Your answer should consist of the lines holding "APERTURE", copied from the material below.
DATA PROVIDED section start
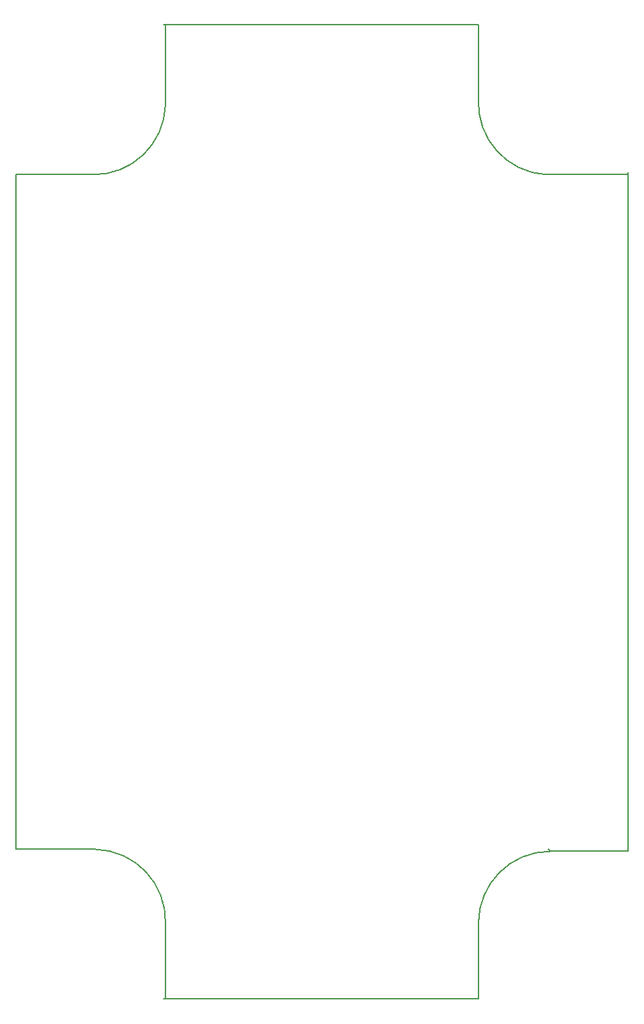
<source format=gbr>
G04 #@! TF.FileFunction,Profile,NP*
%FSLAX46Y46*%
G04 Gerber Fmt 4.6, Leading zero omitted, Abs format (unit mm)*
G04 Created by KiCad (PCBNEW 4.0.6) date Monday, 02 August 2021 'AMt' 08:08:07*
%MOMM*%
%LPD*%
G01*
G04 APERTURE LIST*
%ADD10C,0.100000*%
%ADD11C,0.150000*%
G04 APERTURE END LIST*
D10*
D11*
X79626000Y106617000D02*
X79626000Y106871000D01*
X69212000Y106617000D02*
X79626000Y106617000D01*
X11554000Y106617000D02*
X1648000Y106617000D01*
X60576000Y125667000D02*
X60576000Y115761000D01*
X20444000Y125667000D02*
X60576000Y125667000D01*
X20698000Y115507000D02*
X20698000Y125667000D01*
X20698000Y1715000D02*
X20698000Y11621000D01*
X60576000Y1715000D02*
X20698000Y1715000D01*
X60576000Y11875000D02*
X60576000Y1715000D01*
X60576000Y1715000D02*
X20444000Y1715000D01*
X60576000Y11621000D02*
X60576000Y1715000D01*
X69720000Y20511000D02*
X69466000Y20765000D01*
X79626000Y20511000D02*
X69720000Y20511000D01*
X79626000Y106617000D02*
X79626000Y20511000D01*
X60576000Y116269000D02*
G75*
G03X69212000Y106617000I9144000J-508000D01*
G01*
X11300000Y106617000D02*
G75*
G03X20698000Y115507000I254000J9144000D01*
G01*
X20698000Y11367000D02*
G75*
G03X11808000Y20765000I-9144000J254000D01*
G01*
X69720000Y20511000D02*
G75*
G03X60576000Y11367000I0J-9144000D01*
G01*
X1648000Y20765000D02*
X11808000Y20765000D01*
X1648000Y106617000D02*
X1648000Y20765000D01*
M02*

</source>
DATA PROVIDED section end
* [WRITTEN RESPONSE]
G04 APERTURE LIST*
G04 APERTURE END LIST*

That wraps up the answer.